Sunday 28 May 2017

Tanzanian minister sacked after condemning TV intrusion

Tanzanian minister sacked after condemning TV intrusion
(AFP 03/24/17)

Tanzania's information minister was fired on Thursday after he criticised an ally of President John Magufuli who had stormed into a television station accompanied by armed men.

The sacking comes amid an uproar over the incident at one of Tanzania's main private broadcasters, seen as yet another example of the government riding roughshod over basic freedoms since Magufuli came to power in October last year.

On Friday, Dar es Salaam regional commissioner Paul Makonda stormed into the offices of the Clouds FM Media Group with six armed men to demand the airing of a muckraking video aimed at undermining a popular local pastor with whom Makonda has a dispute.

The station refused to broadcast the video in which a woman claims to have had an illegitimate child with the pastor.

Information Minister Nape Nnauye visited the station in the wake of the intrusion and launched an immediate probe.

"We are used to seeing such incidents during coups d'etat, when armed men enter studios to proclaim they are overthrowing the state," he said.

"If it happens in a state which is not undergoing a coup d'etat, where the president is in place, it gives a very bad image. I will advise my bosses to take punitive measures against the regional commissioner," he said.

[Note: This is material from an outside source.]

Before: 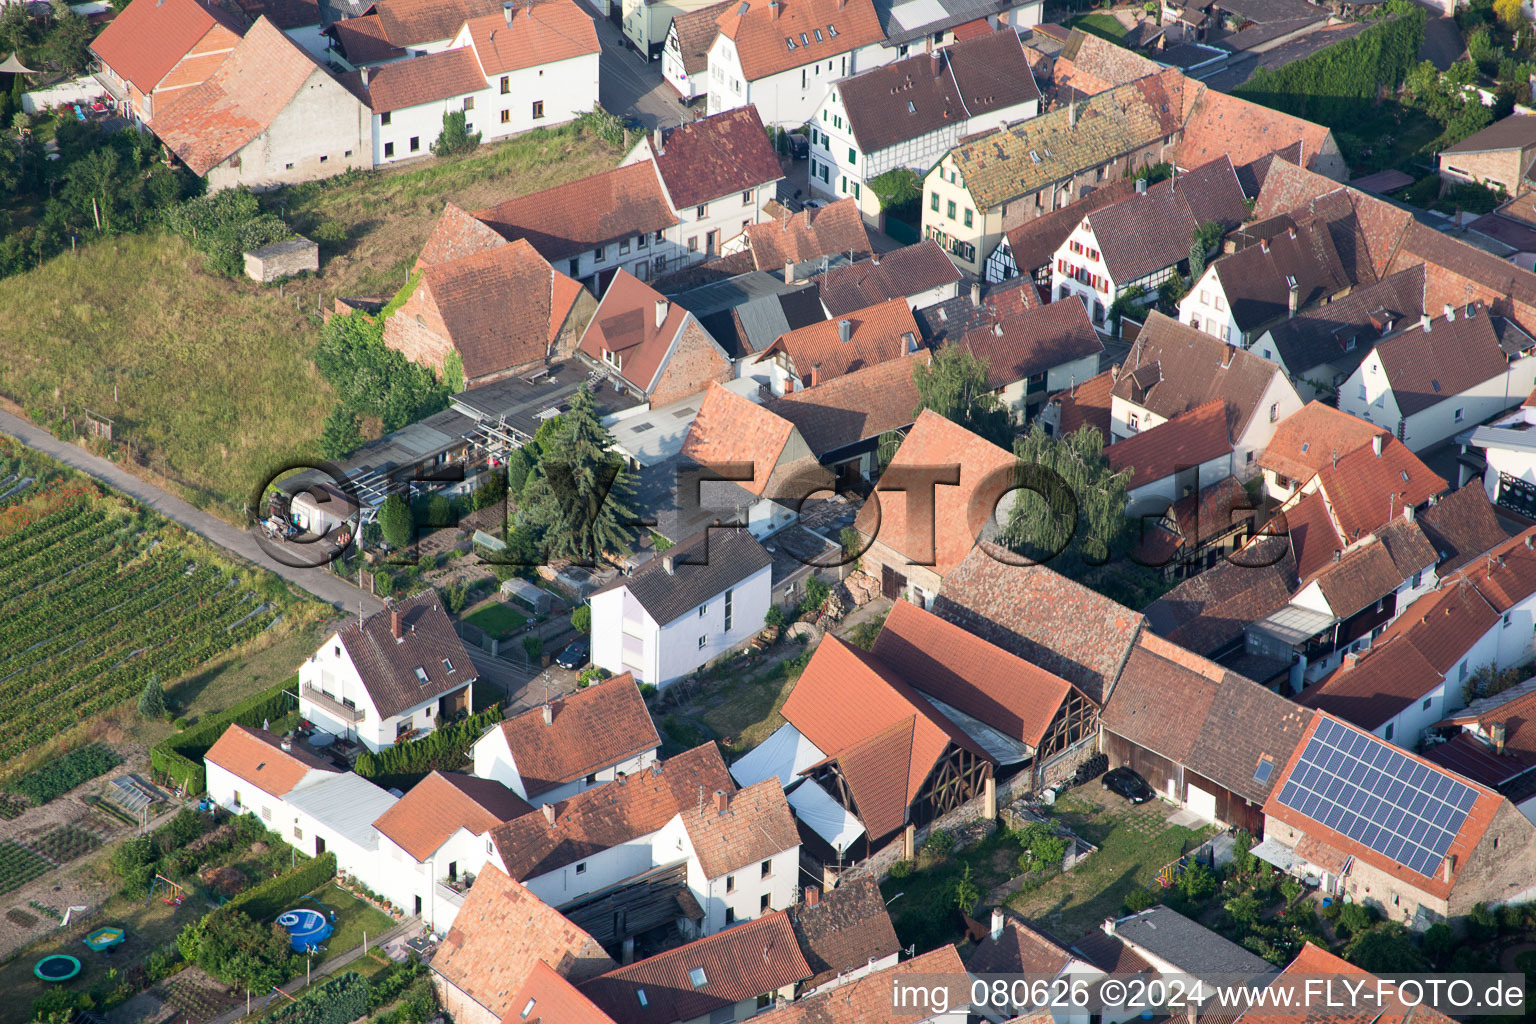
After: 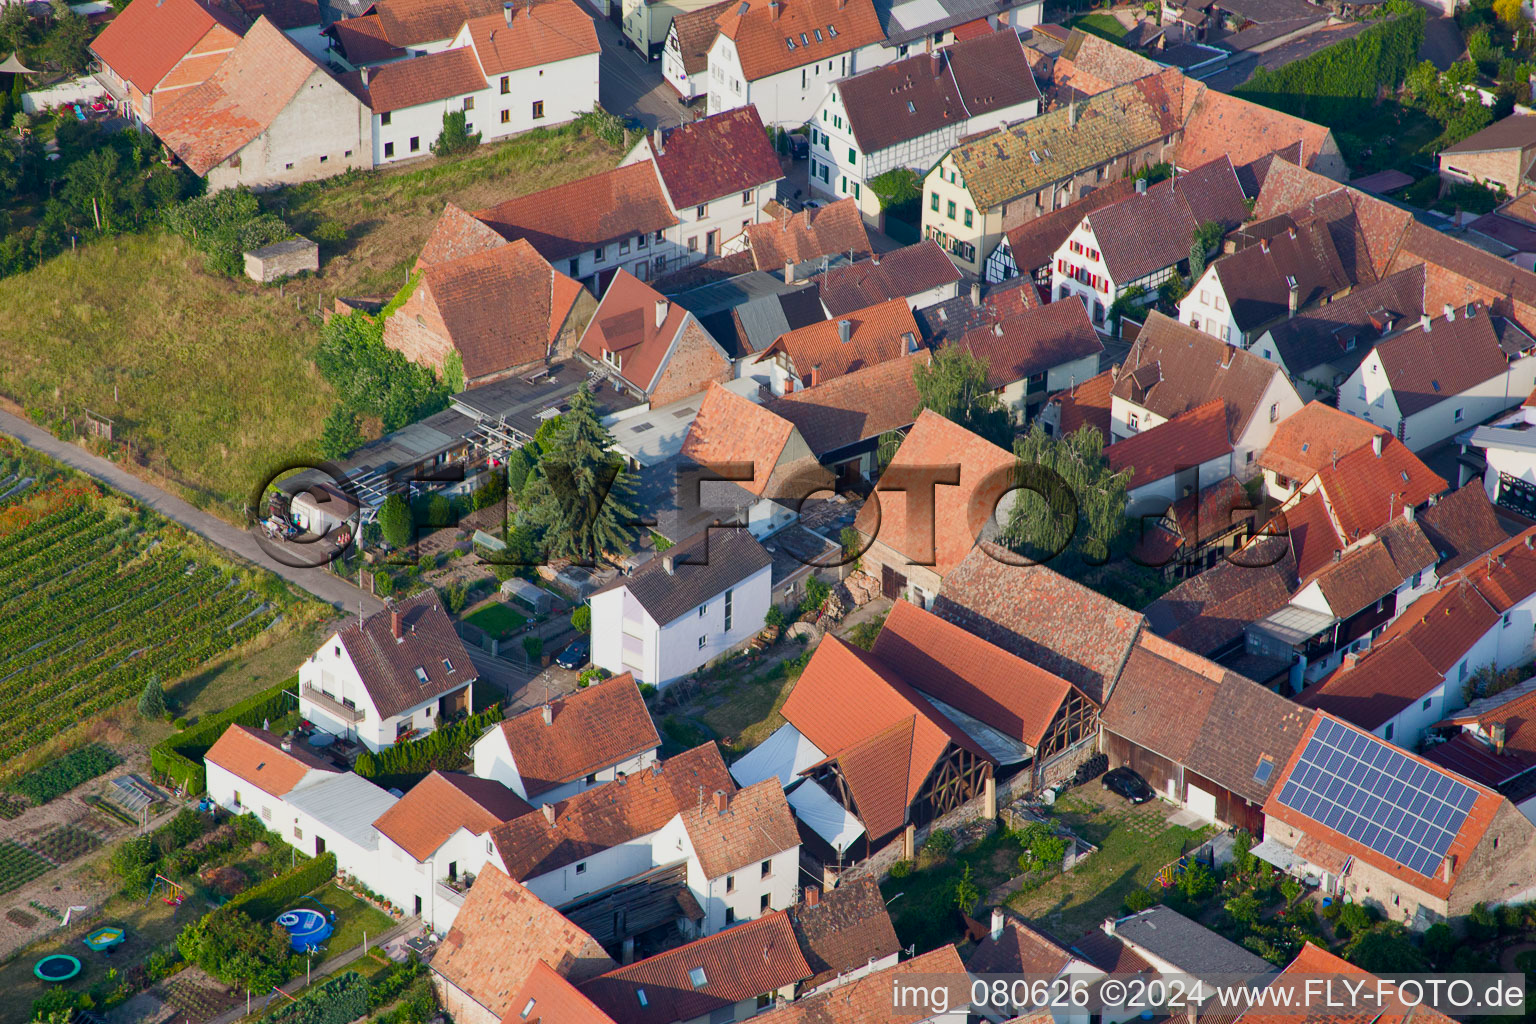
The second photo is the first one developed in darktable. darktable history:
shadows and highlights: shadows 79.05, white point adjustment -8.9, highlights -61.38, soften with gaussian
color balance rgb: power › chroma 0.324%, power › hue 23.18°, perceptual saturation grading › global saturation 20.142%, perceptual saturation grading › highlights -19.982%, perceptual saturation grading › shadows 29.931%, global vibrance 14.639%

Meanwhile, as condemnation poured in from civil society and MPs, Magufuli offered support to his embattled ally.

"I, as president, don't let anyone tell me what to do. I decide who should be where. So you Makonda, do your job and ignore the rest," he said.

On Wednesday Deodatus Balile, chairman of the probe team, revealed his findings, saying Makonda had threatened station staff with blackmail and jail if they didn't air the video.

Then on Thursday, without any explanation, the presidency released a statement announcing the appointment of a new information minister.

Nnauye said he was "just trying to do his job" as he addressed journalists from his car Thursday after police stopped him from holding a press conference in a hotel in the capital.

He said people should not be concerned about him, but about "where Tanzania is headed".

- Bulldozer -

Magufuli, whose nickname "tingatinga" means "bulldozer" in Swahili, swept to power as a no-nonsense, corruption-busting, man of the people shown sweeping the streets while summarily firing officials suspected of ineptitude or corruption.

But critics see a wide authoritarian streak at the core of his populism, as he acts on impulse regardless of due process or political niceties, while being intolerant to any dissent.

Earlier this month he ordered all the passports seized of foreign workers at an Indian company which had failed to complete a water project on time.

Magufuli has also shut down newspapers, banned opposition rallies, switched off live broadcasts of parliamentary sessions and applied a draconian "cyber crimes" law to jail critics.

"Since the inauguration of President Magufuli, attacks on freedom of the press have increased in a worrying manner," said Clea Kahn-Sriber, Africa head at pressure group Reporters Without Borders, known by its French acronym RSF.